[Change detection outputs]
--

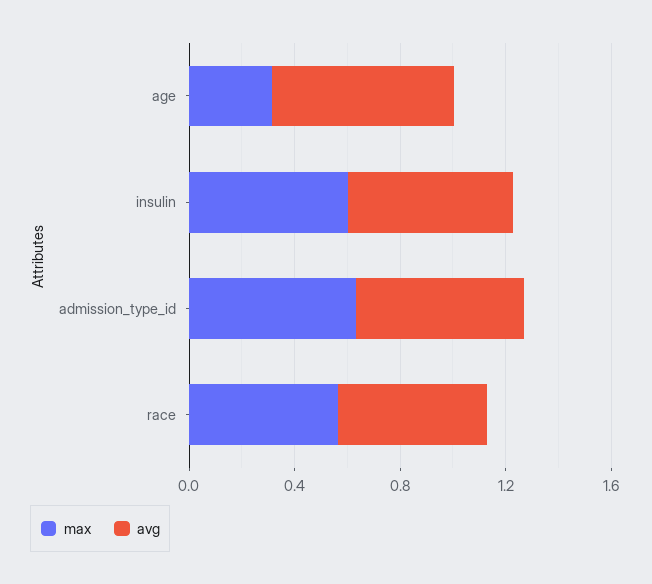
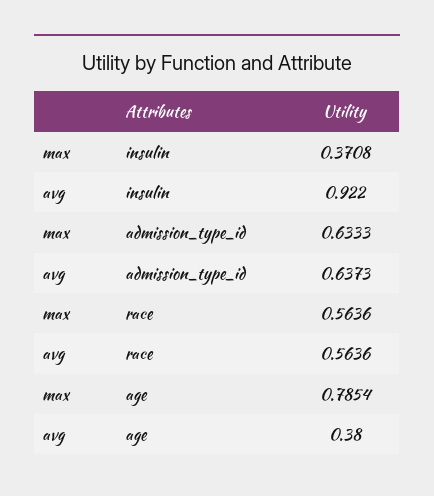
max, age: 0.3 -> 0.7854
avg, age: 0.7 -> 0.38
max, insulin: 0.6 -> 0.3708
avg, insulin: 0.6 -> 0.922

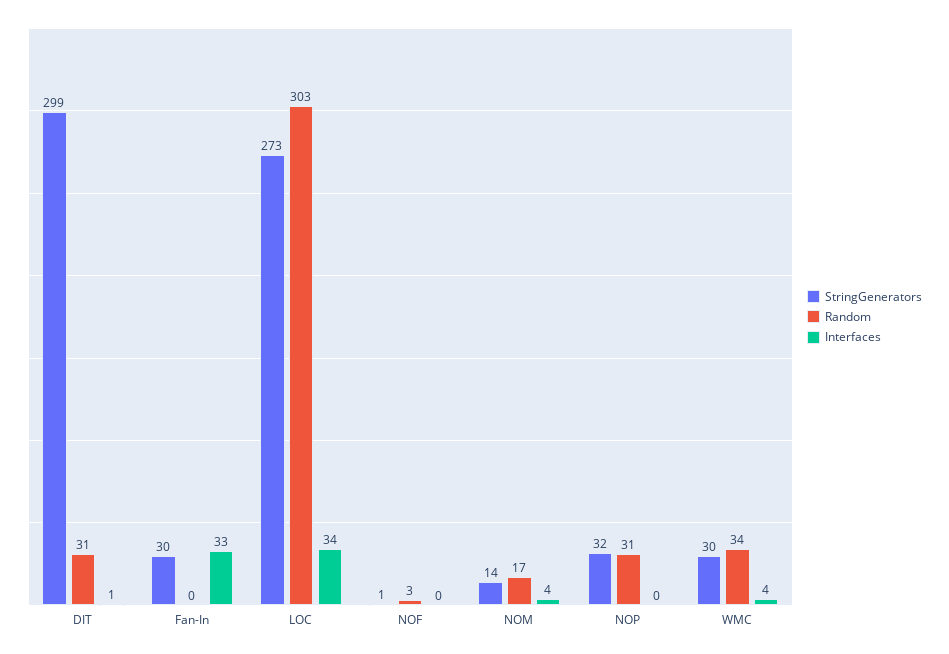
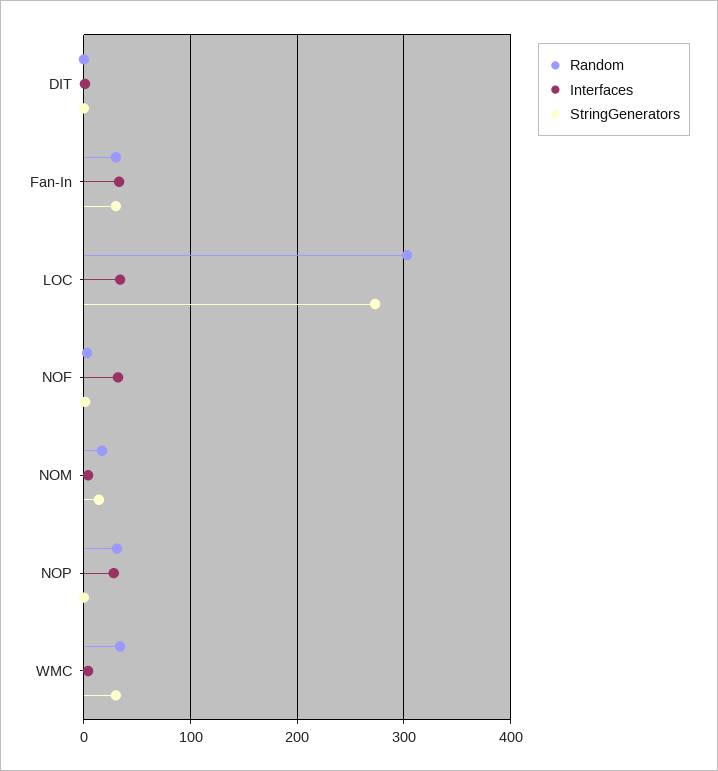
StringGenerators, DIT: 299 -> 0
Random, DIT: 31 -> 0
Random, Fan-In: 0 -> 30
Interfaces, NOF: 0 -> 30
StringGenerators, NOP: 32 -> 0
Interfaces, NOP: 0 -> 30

--

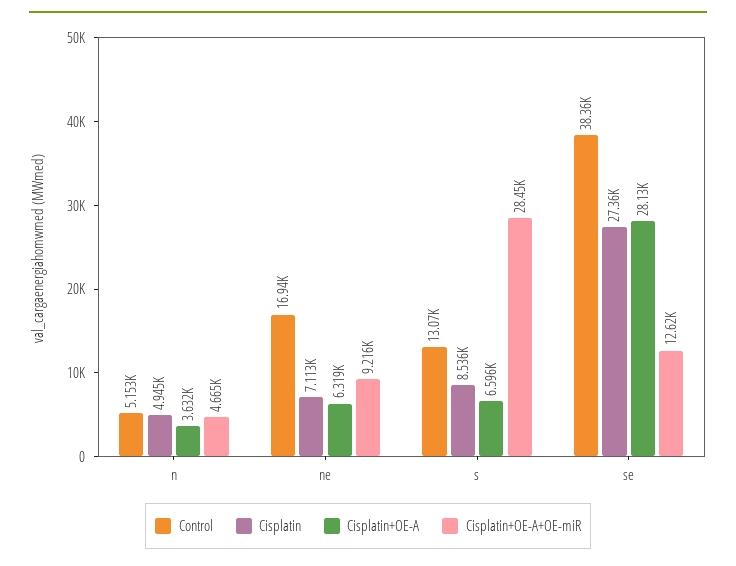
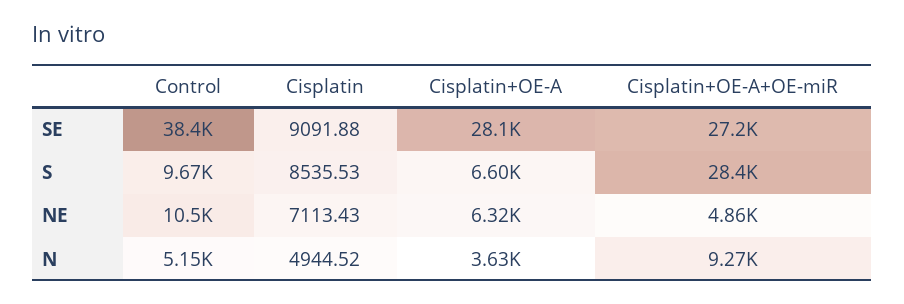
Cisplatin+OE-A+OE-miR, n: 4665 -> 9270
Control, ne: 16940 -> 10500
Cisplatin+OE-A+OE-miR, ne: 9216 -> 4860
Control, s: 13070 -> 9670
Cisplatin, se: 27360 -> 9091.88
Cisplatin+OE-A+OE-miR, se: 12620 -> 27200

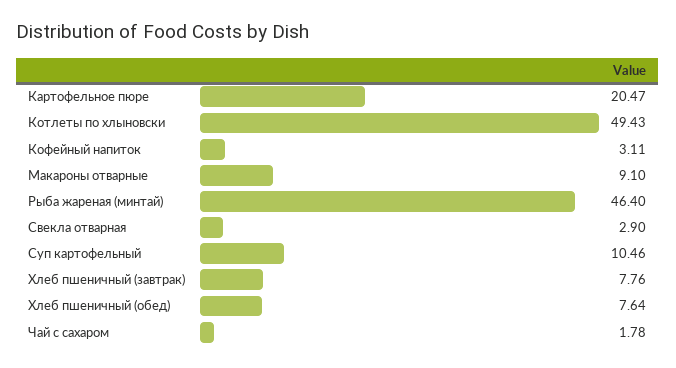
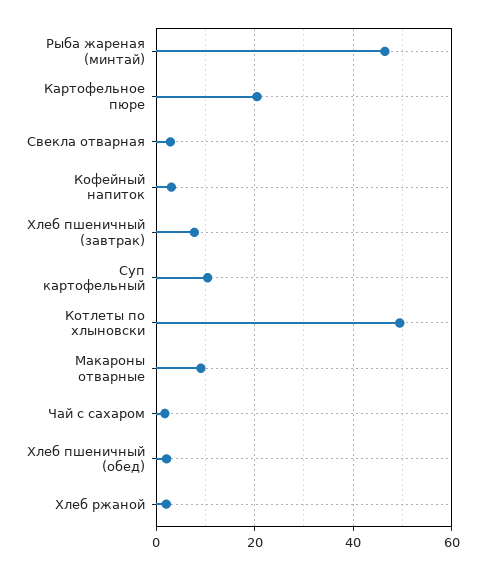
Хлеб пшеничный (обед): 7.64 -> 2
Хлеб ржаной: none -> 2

--

### TASK STATEMENT
The required answer is the run of lines above, starting at the line with "Random, DIT: 31 -> 0" and ending at the line with "Interfaces, NOP: 0 -> 30", reproduced exactly with both ends.

### FINISHED TASK
Random, DIT: 31 -> 0
Random, Fan-In: 0 -> 30
Interfaces, NOF: 0 -> 30
StringGenerators, NOP: 32 -> 0
Interfaces, NOP: 0 -> 30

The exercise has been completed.